DEMOCRAT-SPONSORED LEGISLATION AIMING TO PREVENT OVERDOSES & ADDRESS SUBSTANCE ABUSE CRISIS IN NJ SIGNED INTO LAW
With more than 3,000 lives lost to overdoses in New Jersey each year and an estimated 94,000+ residents needing substance abuse treatment, two bills sponsored by several Assembly Democrats aimed at preventing overdoses and addressing the state’s substance abuse crisis were signed into law Friday.
“As a doctor, I know just how important it is to prepare for and respond to medical emergencies patients may encounter,” said Assemblyman Herb Conaway (D-Burlington). “With thousands of lives lost to overdoses each year, we need a system in place to help residents struggling with substance use disorders who may be at risk for overdoses.”
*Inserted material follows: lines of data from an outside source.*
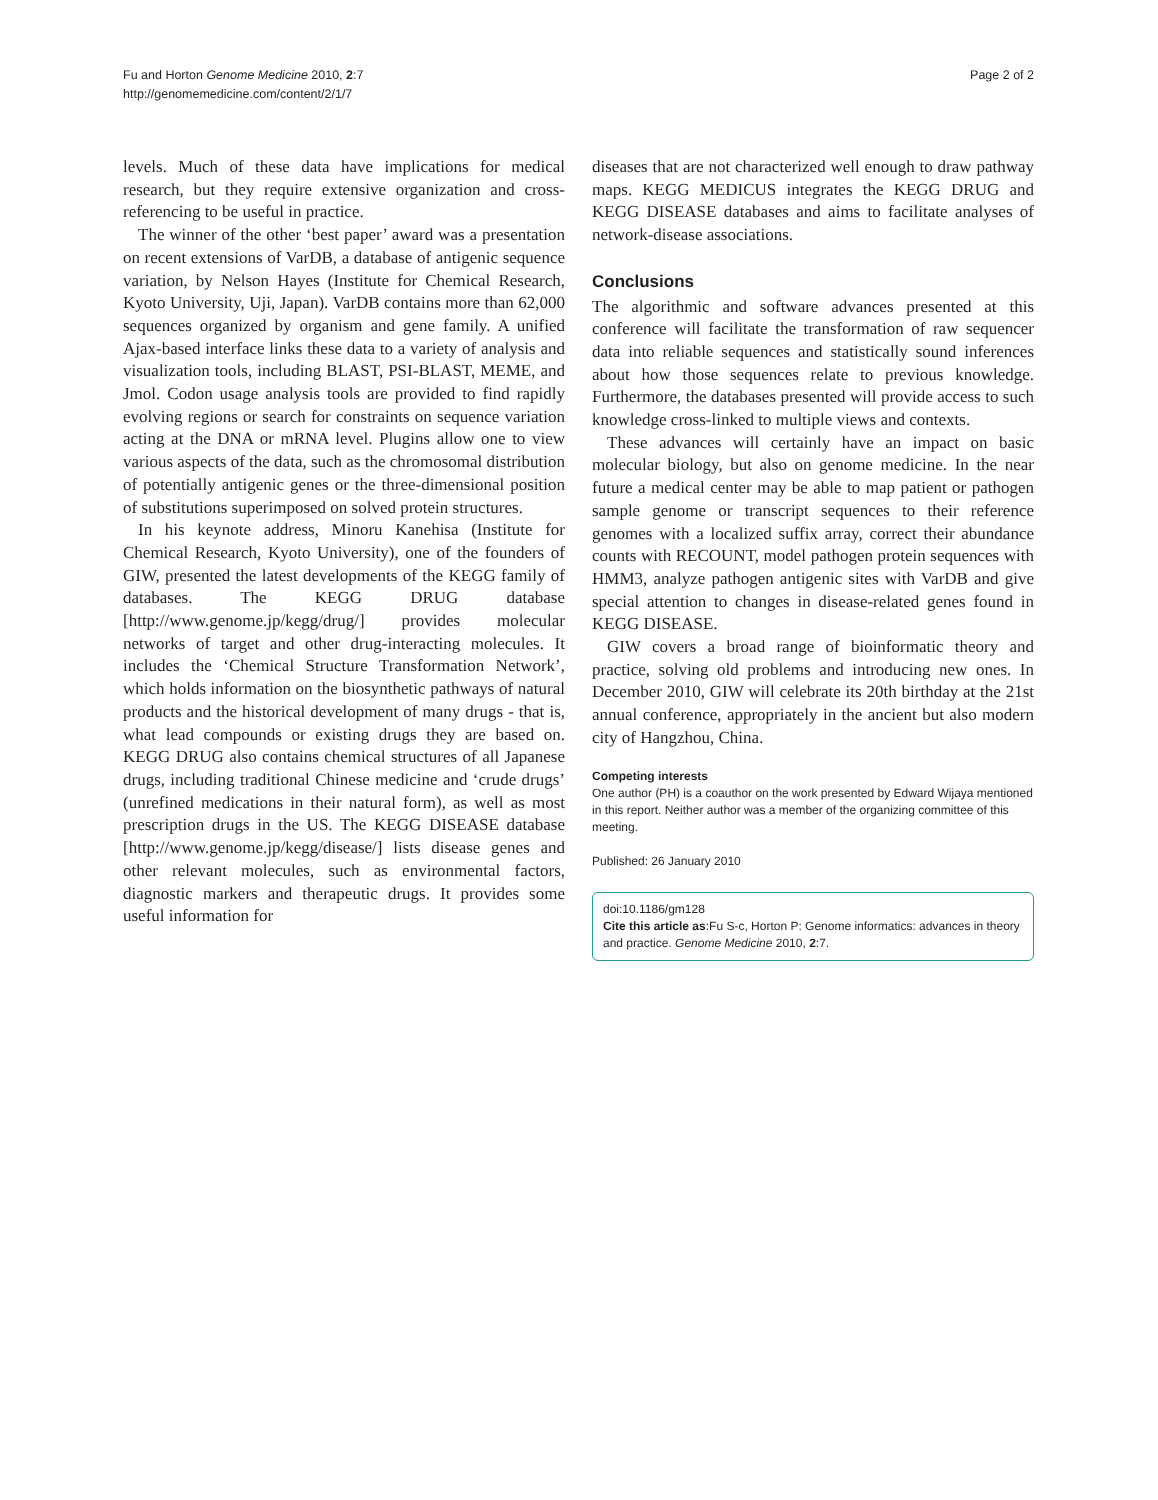Fu and Horton Genome Medicine 2010, 2:7
http://genomemedicine.com/content/2/1/7
Page 2 of 2
levels. Much of these data have implications for medical research, but they require extensive organization and cross-referencing to be useful in practice.
The winner of the other ‘best paper’ award was a presentation on recent extensions of VarDB, a database of antigenic sequence variation, by Nelson Hayes (Institute for Chemical Research, Kyoto University, Uji, Japan). VarDB contains more than 62,000 sequences organized by organism and gene family. A unified Ajax-based interface links these data to a variety of analysis and visualization tools, including BLAST, PSI-BLAST, MEME, and Jmol. Codon usage analysis tools are provided to find rapidly evolving regions or search for constraints on sequence variation acting at the DNA or mRNA level. Plugins allow one to view various aspects of the data, such as the chromosomal distribution of potentially antigenic genes or the three-dimensional position of substitutions superimposed on solved protein structures.
In his keynote address, Minoru Kanehisa (Institute for Chemical Research, Kyoto University), one of the founders of GIW, presented the latest developments of the KEGG family of databases. The KEGG DRUG database [http://www.genome.jp/kegg/drug/] provides molecular networks of target and other drug-interacting molecules. It includes the ‘Chemical Structure Transformation Network’, which holds information on the biosynthetic pathways of natural products and the historical development of many drugs - that is, what lead compounds or existing drugs they are based on. KEGG DRUG also contains chemical structures of all Japanese drugs, including traditional Chinese medicine and ‘crude drugs’ (unrefined medications in their natural form), as well as most prescription drugs in the US. The KEGG DISEASE database [http://www.genome.jp/kegg/disease/] lists disease genes and other relevant molecules, such as environmental factors, diagnostic markers and therapeutic drugs. It provides some useful information for
diseases that are not characterized well enough to draw pathway maps. KEGG MEDICUS integrates the KEGG DRUG and KEGG DISEASE databases and aims to facilitate analyses of network-disease associations.
Conclusions
The algorithmic and software advances presented at this conference will facilitate the transformation of raw sequencer data into reliable sequences and statistically sound inferences about how those sequences relate to previous knowledge. Furthermore, the databases presented will provide access to such knowledge cross-linked to multiple views and contexts.
These advances will certainly have an impact on basic molecular biology, but also on genome medicine. In the near future a medical center may be able to map patient or pathogen sample genome or transcript sequences to their reference genomes with a localized suffix array, correct their abundance counts with RECOUNT, model pathogen protein sequences with HMM3, analyze pathogen antigenic sites with VarDB and give special attention to changes in disease-related genes found in KEGG DISEASE.
GIW covers a broad range of bioinformatic theory and practice, solving old problems and introducing new ones. In December 2010, GIW will celebrate its 20th birthday at the 21st annual conference, appropriately in the ancient but also modern city of Hangzhou, China.
Competing interests
One author (PH) is a coauthor on the work presented by Edward Wijaya mentioned in this report. Neither author was a member of the organizing committee of this meeting.
Published: 26 January 2010
doi:10.1186/gm128
Cite this article as:Fu S-c, Horton P: Genome informatics: advances in theory and practice. Genome Medicine 2010, 2:7.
The laws focus on key areas of the substance abuse crisis. One aims to help the state understand how many young people have already begun using illegal substances.
The law (formerly bill A-5597), sponsored by Assembly Democrats Conaway, Angelica Jimenez and Shanique Speight, permits school districts to administer anonymous, voluntary surveys regarding students’ use of alcohol, tobacco and drugs – among other behaviors that could harm their health and well-being.
“With drug use sometimes beginning as young as 12-years-old, it is vital our State gathers information on the various health issues affecting our students,” said Assemblywoman Angelica Jimenez (D-Bergen, Hudson). “Knowing just how many children have already been exposed to harmful substances will help us better understand the scope of the issue and how to address it before it becomes more severe in adulthood.”
“We need to know more about the health challenges facing New Jersey students today,” said Assemblywoman Shanique Speight (D-Essex). “Understanding how many students are actively using harmful substances will make it easier for us to reach out and provide support to the children in our communities who need our help.”
The other law (formerly bill A-5595), sponsored by Assembly Democrats Anthony Verrelli, Daniel Benson and Jamel Holley, aims to make opioid antidotes more accessible in New Jersey. Opioid antidotes such as naloxone can help save the life of someone experiencing an overdose.
“Having immediate access to an opioid antidote when helping someone experiencing an overdose can mean the difference between life and death,” said Assemblyman Verrelli (D-Mercer, Hunterdon). “It might be too late if a patient has to wait for treatment until they reach the hospital, which is why we must improve access to these medicines in our state.”
The new law requires the retail price of opioid antidotes to be included in the ‘New Jersey Prescription Drug Retail Price Registry,’ to make it easier for residents to readily find this information.
“If someone is concerned about the price of opioid antidotes, they may not seek out these important medications,” said Assemblyman Benson (D-Mercer, Middlesex). “Having the information readily available to residents online will help them make an informed decision about which medicine to request at their pharmacy.”
“Opioid antidotes save lives – it’s as simple as that,” said Assemblyman Holley (D-Union). “There can be no confusion about pricing and accessibility when it comes to helping our community members acquire these medicines.”